Adjunctive ketamine demonstrated a greater and rapid reduction in suicidal thoughts among patients with major depressive disorder within 24 hours compared with midazolam, according to new study results.

"Currently available antidepressants can be effective in reducing suicidal thoughts in patients with depression, but they can take weeks to have an effect,” Michael Grunebaum, MD, research psychiatrist at Columbia University Medical Center, said in a press release. “Suicidal, depressed patients need treatments that are rapidly effective in reducing suicidal thoughts when they are at highest risk. Currently, there is no such treatment for rapid relief of suicidal thoughts in depressed patients."

In their randomized clinical trial, researchers examined the acute effect of adjunctive subanesthetic IV ketamine and the sedative midazolam on clinically significant suicidal thoughts in 80 adults with major depression. All participants scored 4 or higher on the Scale for Suicidal Ideation (SSI) and 43 were taking antidepressant medication.

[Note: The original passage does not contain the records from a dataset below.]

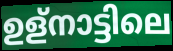
ഉള്നാട്ടിലെ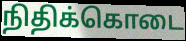
நிதிக்கொடை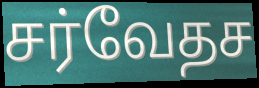
சர்வேதச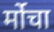
र्मोचाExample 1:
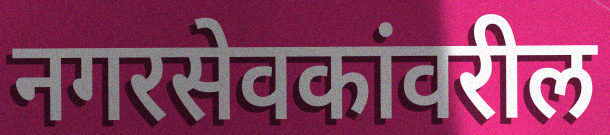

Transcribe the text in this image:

नगरसेवकांवरील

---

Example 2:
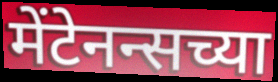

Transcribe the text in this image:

मेंटेनन्सच्या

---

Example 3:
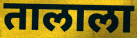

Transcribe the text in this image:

तालाला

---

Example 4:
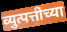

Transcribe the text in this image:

व्युत्पत्तीच्या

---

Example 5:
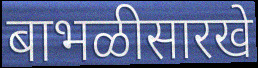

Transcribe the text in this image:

बाभळीसारखेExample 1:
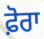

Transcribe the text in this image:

ਫ਼ੋਰਾ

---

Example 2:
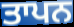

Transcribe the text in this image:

ਤਾਪਨ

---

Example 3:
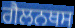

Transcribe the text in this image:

ਗੈਲਨਥਸ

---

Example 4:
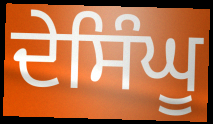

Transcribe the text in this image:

ਦੇਸਿੰਘੂ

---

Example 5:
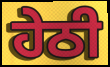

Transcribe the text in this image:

ਹੇਠੀ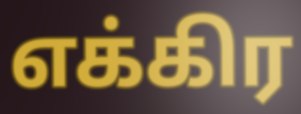
எக்கிரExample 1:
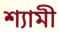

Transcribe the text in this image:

শ্যামী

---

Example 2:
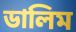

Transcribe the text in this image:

ডালিম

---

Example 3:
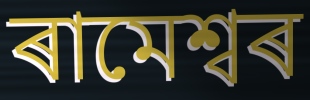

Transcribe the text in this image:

ৰামেশ্বৰ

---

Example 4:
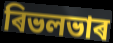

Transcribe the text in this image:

ৰিভলভাৰ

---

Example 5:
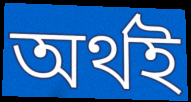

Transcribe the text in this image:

অৰ্থই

They randomly assigned participants to receive 0.5 mg/kg ketamine or 0.02 mg/kg midazolam in 100 mL saline infusion and measured SSI score 24 hours after infusion.

Within 24 hours, ketamine demonstrated a clinically significant reduction in suicidal thoughts in patients with major depression that was greater than with midazolam. Analysis showed that for the ketamine group, the reduction in SSI score was 4.96 points greater than in the midazolam group (95% CI, 2.33-7.59). The proportion of patients with a 50% or higher reduction in SSI score at day 1 was 55% for the ketamine group and 30% for the midazolam group (OR = 2.85; 95% CI 1.14-7.15.)

“I believe the importance and take-home message of this research is twofold: First, it provides evidence supporting a treatment for rapid relief of suicidal ideation in depressed patients where there has been an absence of any comparable intervention,” Grunebaum told Healio Psychiatry. “Second, it adds to work pointing towards a pathway to develop new antidepressant treatments that act by a novel mechanism and that may help the approximately one-third of patients who don’t respond to currently available antidepressant medications.”

Additionally, those who received ketamine had greater improvement in overall mood, depression and fatigue compared with those assigned to midazolam. Furthermore, patients maintained clinical improvement in suicidal thoughts for up to 6 weeks with additional optimized standard pharmacotherapy in an uncontrolled follow-up. Adverse effects were short-lived and typically resolved within minutes to hours after receiving ketamine.

"This study shows that ketamine offers promise as a rapidly acting treatment for reducing suicidal thoughts in patients with depression," Grunebaum said in the release. "Additional research to evaluate ketamine's antidepressant and anti-suicidal effects may pave the way for the development of new antidepressant medications that are faster acting and have the potential to help individuals who do not respond to currently available treatments." – by Savannah Demko

Disclosures: Grunebaum reports no relevant financial disclosures. Please see the full study for all other authors’ relevant financial disclosures.